The ProJo wants you to look both ways

An editorial published in yesterday’s ProJo singled out  Brown and RISD students for their obliviousness to oncoming traffic as they cross against lights, ride bicycles the wrong direction down one-way streets, and practice general insensitivity to the world around them.  The editorial suggests that East-side residents need to “understand how hard it is to see them at night. We don’t expect these jaywalking shadows to start wearing bright yellow any time soon, but they should observe the proper times and places to cross the street.”

It also insinuates that we students are unworldly and uninformed due to our posh upbringings:

It would also be nice if students realized that the spaces they’re wandering on are public streets, not lanes on private estates (where some of these students come from).

NBD, ProJo.  But, in all seriousness, perhaps it is high time that we all did a little bit more looking and a little bit less crossing on these dangerous streets o’ Providence.

3 Comments

  1. Amory Blaine

    Brown students look like assholes with low IQs when we ride the wrong way on a one-way street. If it’s 2 in the morning, okay. If a car might come, then absolutely not.

  2. lizbeth

    Brown students look like assholes crossing Thayer like it’s not a street but in the middle of the campus.

  3. gwc

    The problem is this: after class hours, some students spend most of their time in buildings on Thayer St, for example, in the SciLi, Jo’s, or the CIT. These students occasionally need to get to places on Pembroke, which are between Brown St. and Thayer St.

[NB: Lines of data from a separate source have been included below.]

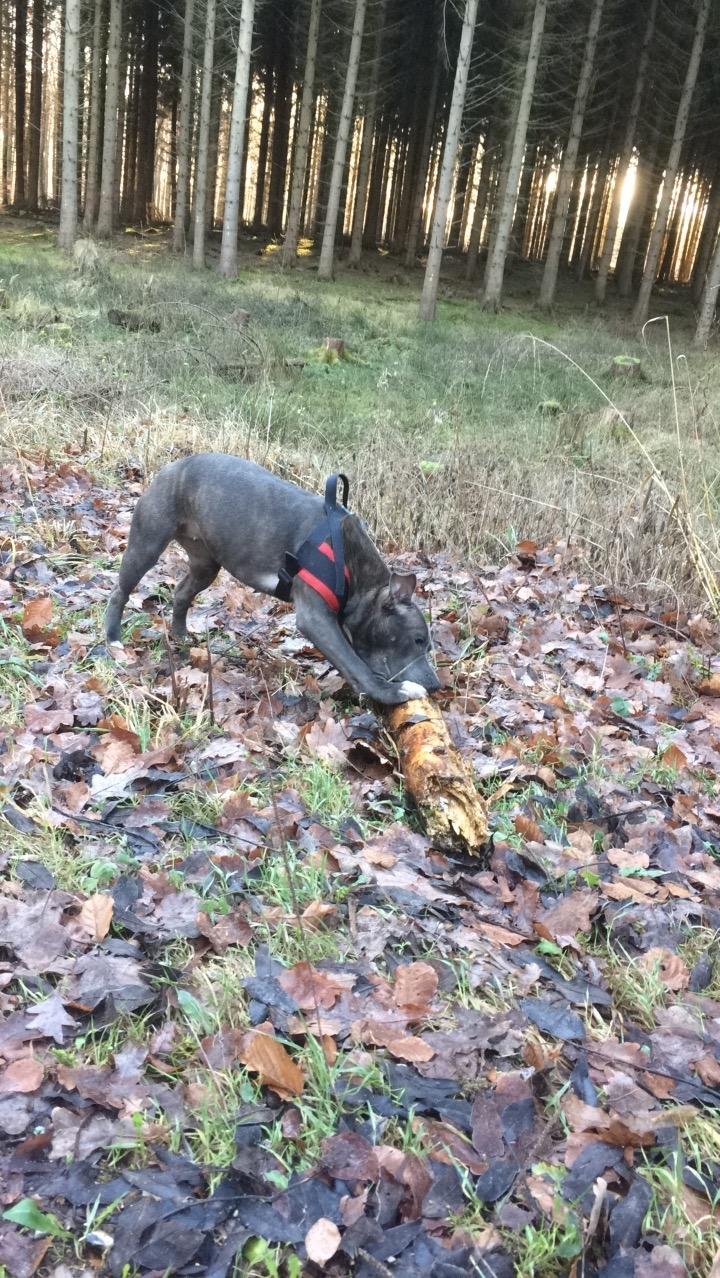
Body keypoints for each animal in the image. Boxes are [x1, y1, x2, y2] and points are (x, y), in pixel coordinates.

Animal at [105, 452, 439, 710]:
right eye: (418, 640)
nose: (436, 685)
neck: (354, 569)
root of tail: (171, 466)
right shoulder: (316, 618)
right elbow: (354, 663)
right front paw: (393, 693)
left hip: (206, 564)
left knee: (182, 593)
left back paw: (182, 637)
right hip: (147, 544)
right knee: (120, 591)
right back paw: (113, 639)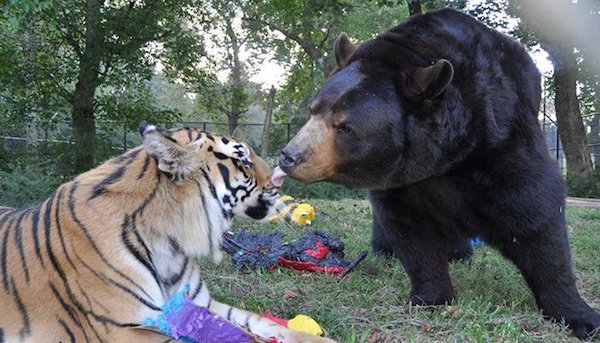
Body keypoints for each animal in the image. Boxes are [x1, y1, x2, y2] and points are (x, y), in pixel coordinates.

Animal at [0, 122, 338, 342]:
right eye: (242, 158)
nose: (281, 178)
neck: (171, 243)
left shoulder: (201, 305)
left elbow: (257, 323)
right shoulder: (124, 328)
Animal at [276, 8, 600, 342]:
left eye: (344, 126)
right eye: (314, 110)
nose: (289, 155)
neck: (445, 157)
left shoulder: (502, 138)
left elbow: (535, 215)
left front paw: (580, 316)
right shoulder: (401, 179)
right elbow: (411, 230)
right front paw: (431, 296)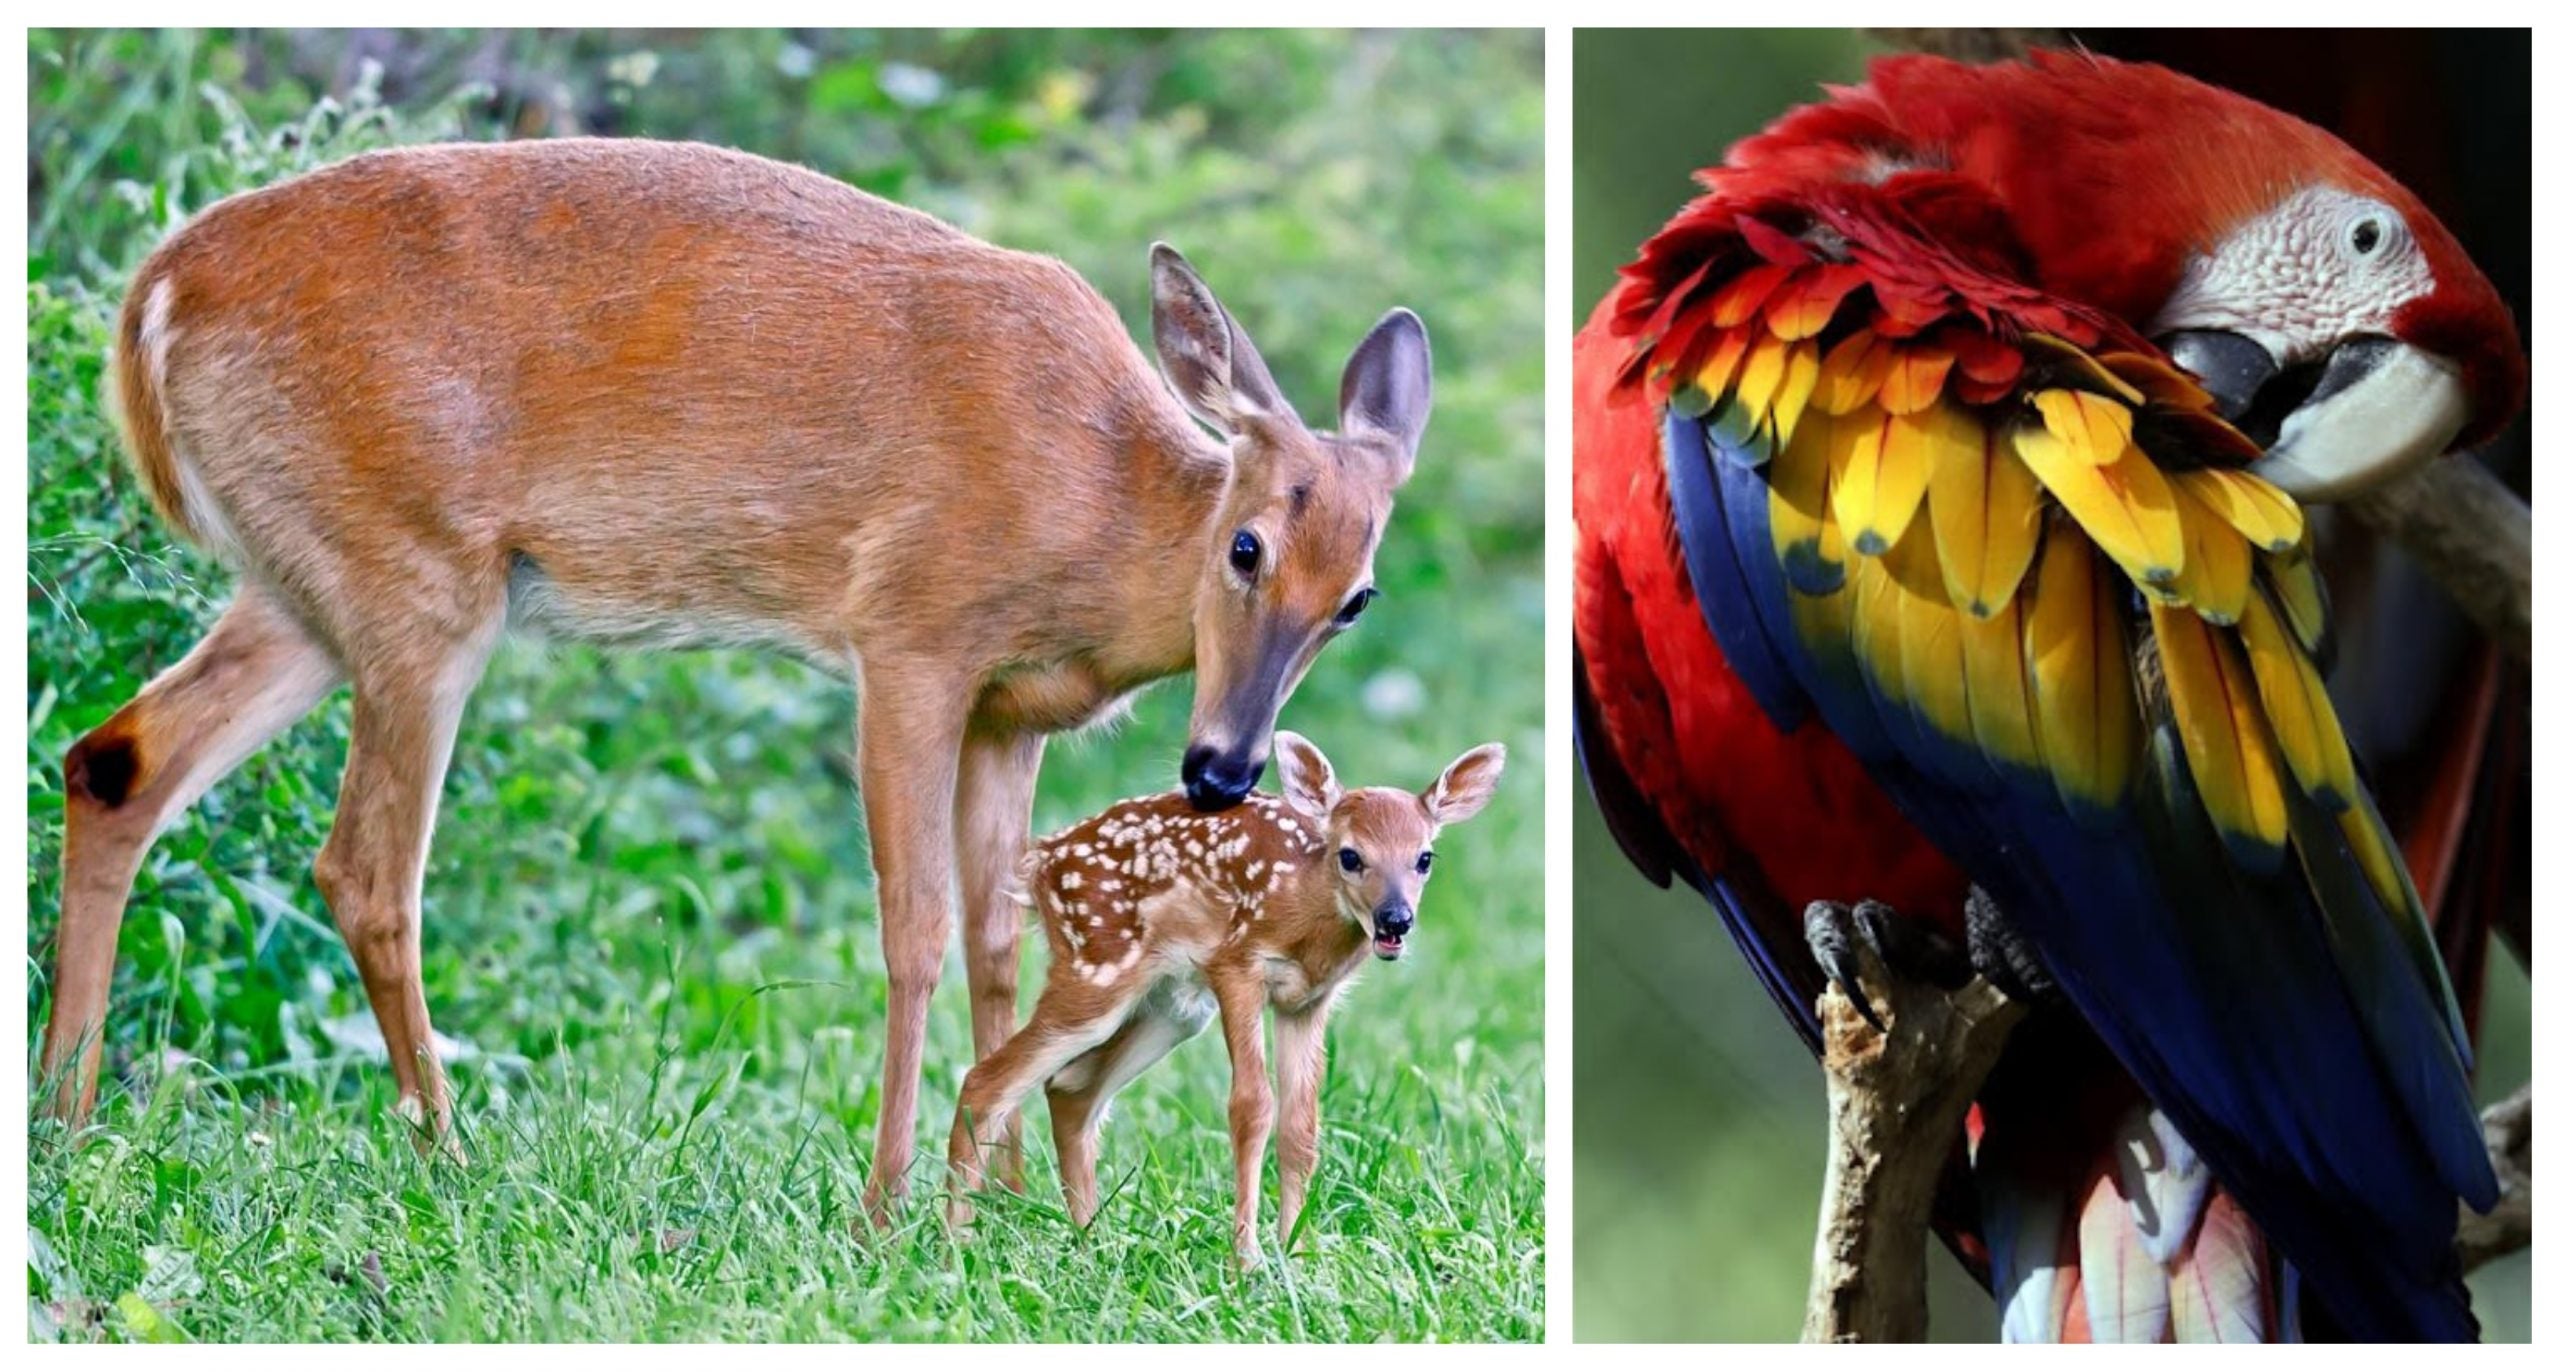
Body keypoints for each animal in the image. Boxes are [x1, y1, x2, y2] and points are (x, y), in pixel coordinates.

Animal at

    Then, to go north legally, students have to either go west to Brown St. or east to Brook St. Brook St. is riddled with potholes and interrupted by traffic signals; going west to Brown St. results in climbing uphill to get to Brown St., and then climbing an unnecessarily large hill to get to Brown and Meeting.

    As idiotic as it looks, going north the wrong way on Thayer is the most efficient choice, and this is why students still do it.